Frequency stop-band optimization in micro-slit resonant metamaterials

An optimized unit cell design of a micro-slit resonant metamaterial is proposed to increase the size of the frequency stop-bands and to enhance the sound absorption at normal incidence. Micro-slit resonant metamaterials offer a compact and lightweight solution for low-frequency noise reduction, in contrast to traditional methods such as absorptive foams. A combination of numerical and semi-analytical solutions based on dispersion and absorption curves is presented. A novel algorithm allows for the decoupling of wave types from raw numerical data in the dispersion curves, without using the stiffness and mass matrices. A thorough optimization process of unit cell designs with genetic algorithms is performed. Focus is given to the first frequency stop-band, located in the frequency range of application of microslit resonant metamaterials. The process shows that relatively large resonators (with respect to the unit cell total area) produce a larger first frequency stop-band, whereas slit size has a negligible effect. The optimized design increases the first frequency stop-band by 20% and the second stop-band by 25% compared to the literature standard. The absorption curves at normal incidence of acoustic waves are derived numerically for a rigid and elastic frame of the metamaterial backed by a cavity. These curves are validated by the JCAPL semi-analytical model. The optimized unit cell design shows a 9% increase in the first peak of absorption coefficient compared to the literature standard at a cavity depth of 30 mm, and an increase of 10% at a cavity of size 53 mm. Stop-band behavior does not influence sound absorption at normal incidence of acoustic waves in the frequency range of interest.(c) 2021 The Author(s). Published by Elsevier Ltd.

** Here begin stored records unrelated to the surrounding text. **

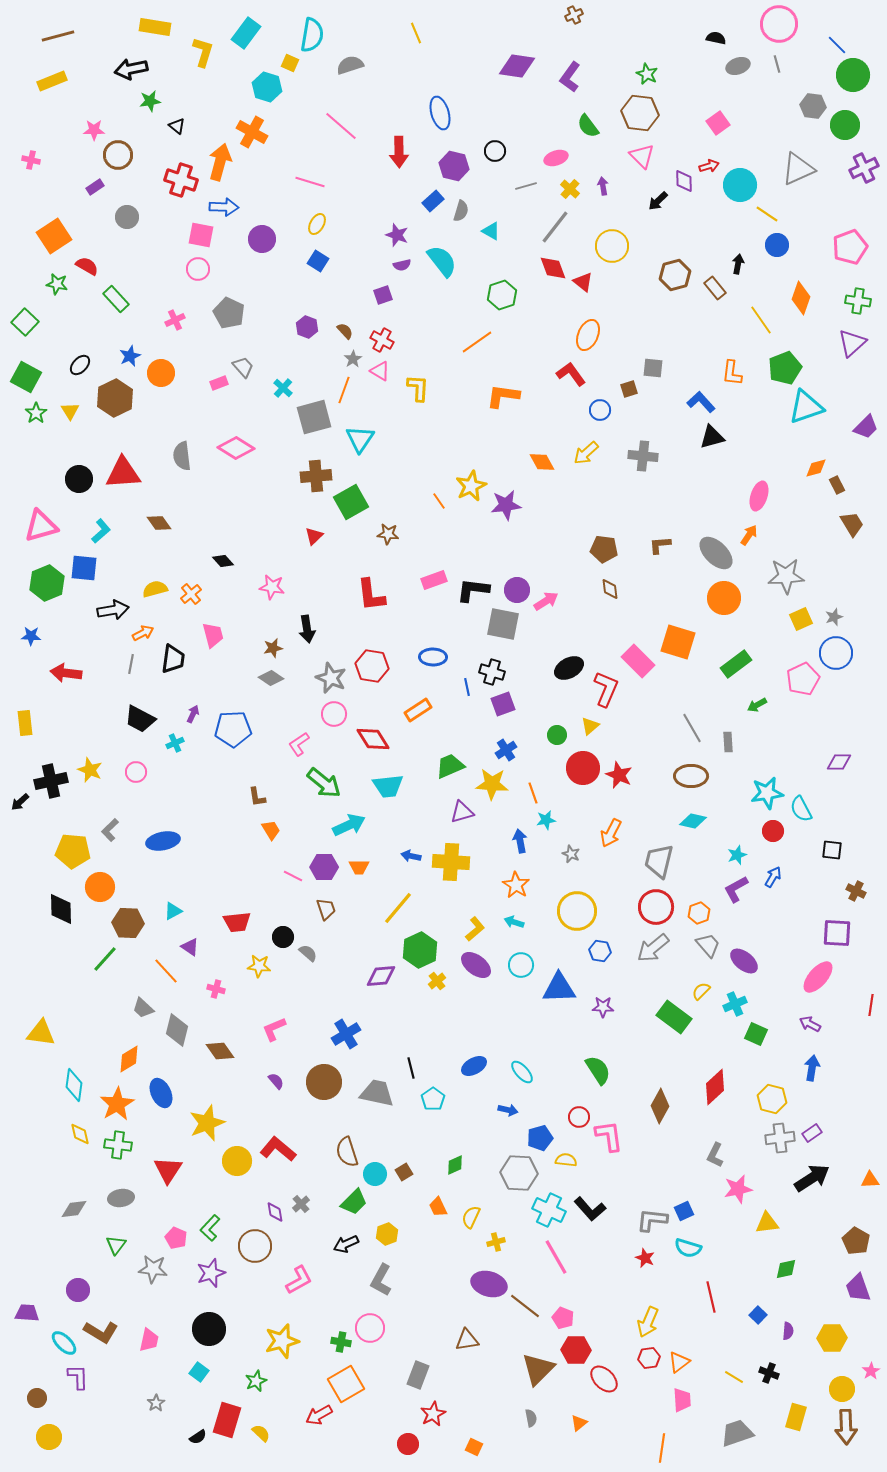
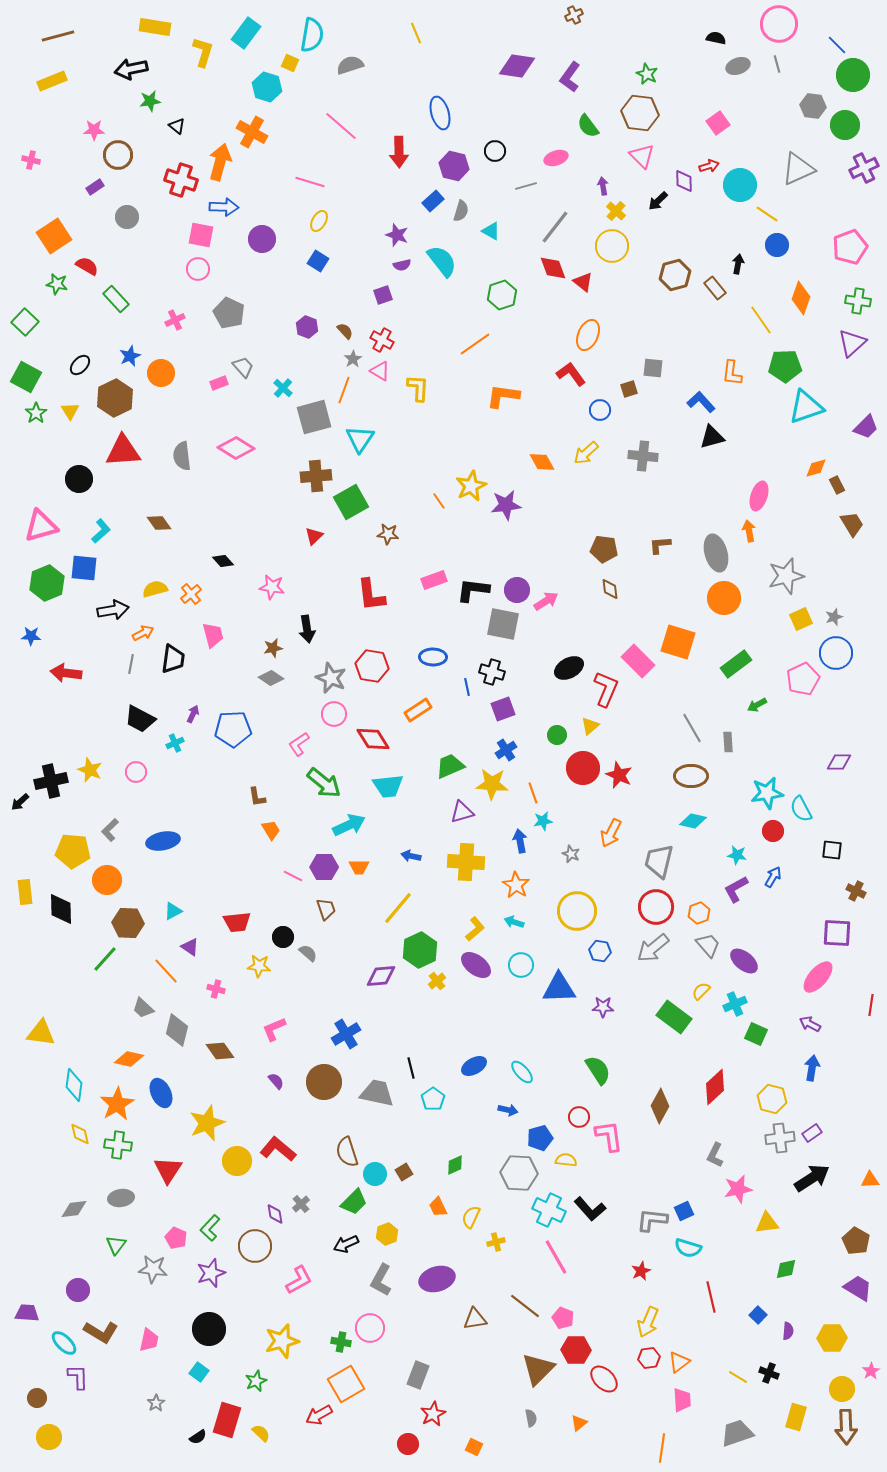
yellow cross at (570, 189): moved 46 px right, 22 px down
yellow ellipse at (317, 224): moved 2 px right, 3 px up
orange line at (477, 342): moved 2 px left, 2 px down
green pentagon at (785, 368): moved 2 px up; rotated 20 degrees clockwise
red triangle at (123, 473): moved 22 px up
orange arrow at (749, 535): moved 4 px up; rotated 45 degrees counterclockwise
gray ellipse at (716, 553): rotated 30 degrees clockwise
gray star at (786, 576): rotated 12 degrees counterclockwise
purple square at (503, 704): moved 5 px down
yellow rectangle at (25, 723): moved 169 px down
cyan star at (546, 820): moved 3 px left, 1 px down
cyan star at (737, 855): rotated 30 degrees clockwise
yellow cross at (451, 862): moved 15 px right
orange circle at (100, 887): moved 7 px right, 7 px up
orange diamond at (129, 1059): rotated 44 degrees clockwise
purple diamond at (275, 1212): moved 2 px down
red star at (645, 1258): moved 4 px left, 13 px down; rotated 24 degrees clockwise
purple ellipse at (489, 1284): moved 52 px left, 5 px up; rotated 32 degrees counterclockwise
purple trapezoid at (858, 1288): rotated 140 degrees clockwise
brown triangle at (467, 1340): moved 8 px right, 21 px up
yellow line at (734, 1377): moved 4 px right
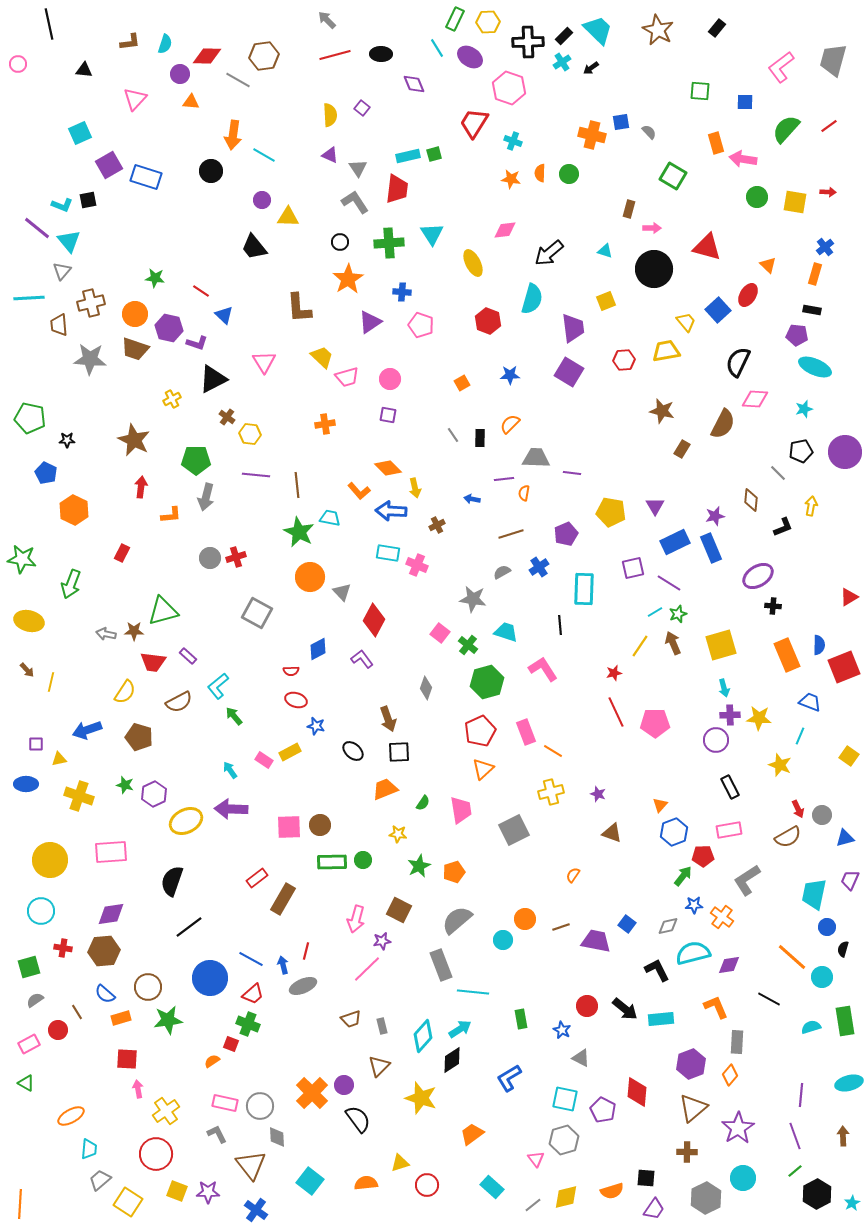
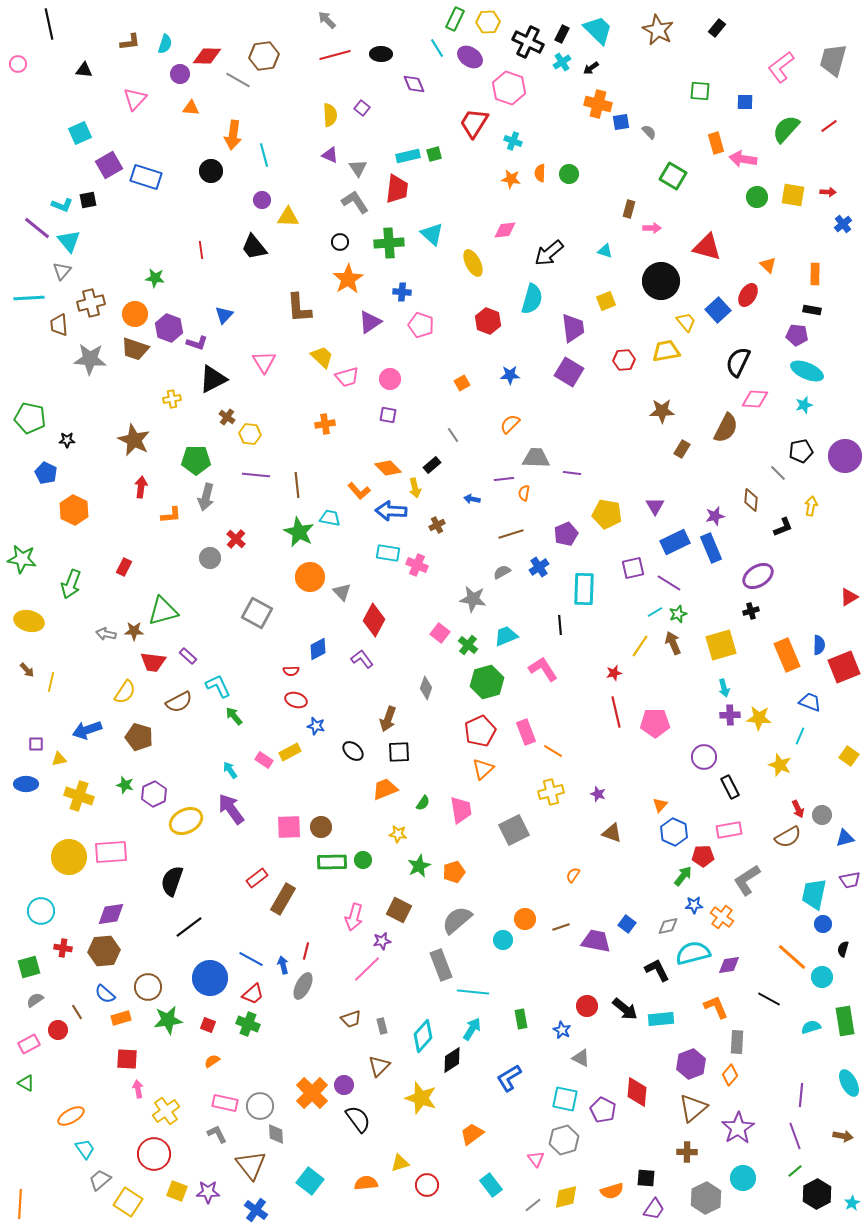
black rectangle at (564, 36): moved 2 px left, 2 px up; rotated 18 degrees counterclockwise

This is an open access article under the CC BY license (http://creativecommons.org/licenses/by/4.0/).

Automated summary

An optimized unit cell design of a micro-slit resonant metamaterial is proposed, aiming to increase the size of the frequency stop-bands and improve the sound absorption at normal incidence. Through numerical and semi-analytical solutions, the unit cell design is optimized using a genetic algorithm. The study shows that larger resonators and slit sizes have different effects on the frequency stop-bands. The optimized design significantly enhances the stop-band sizes and improves the absorption performance.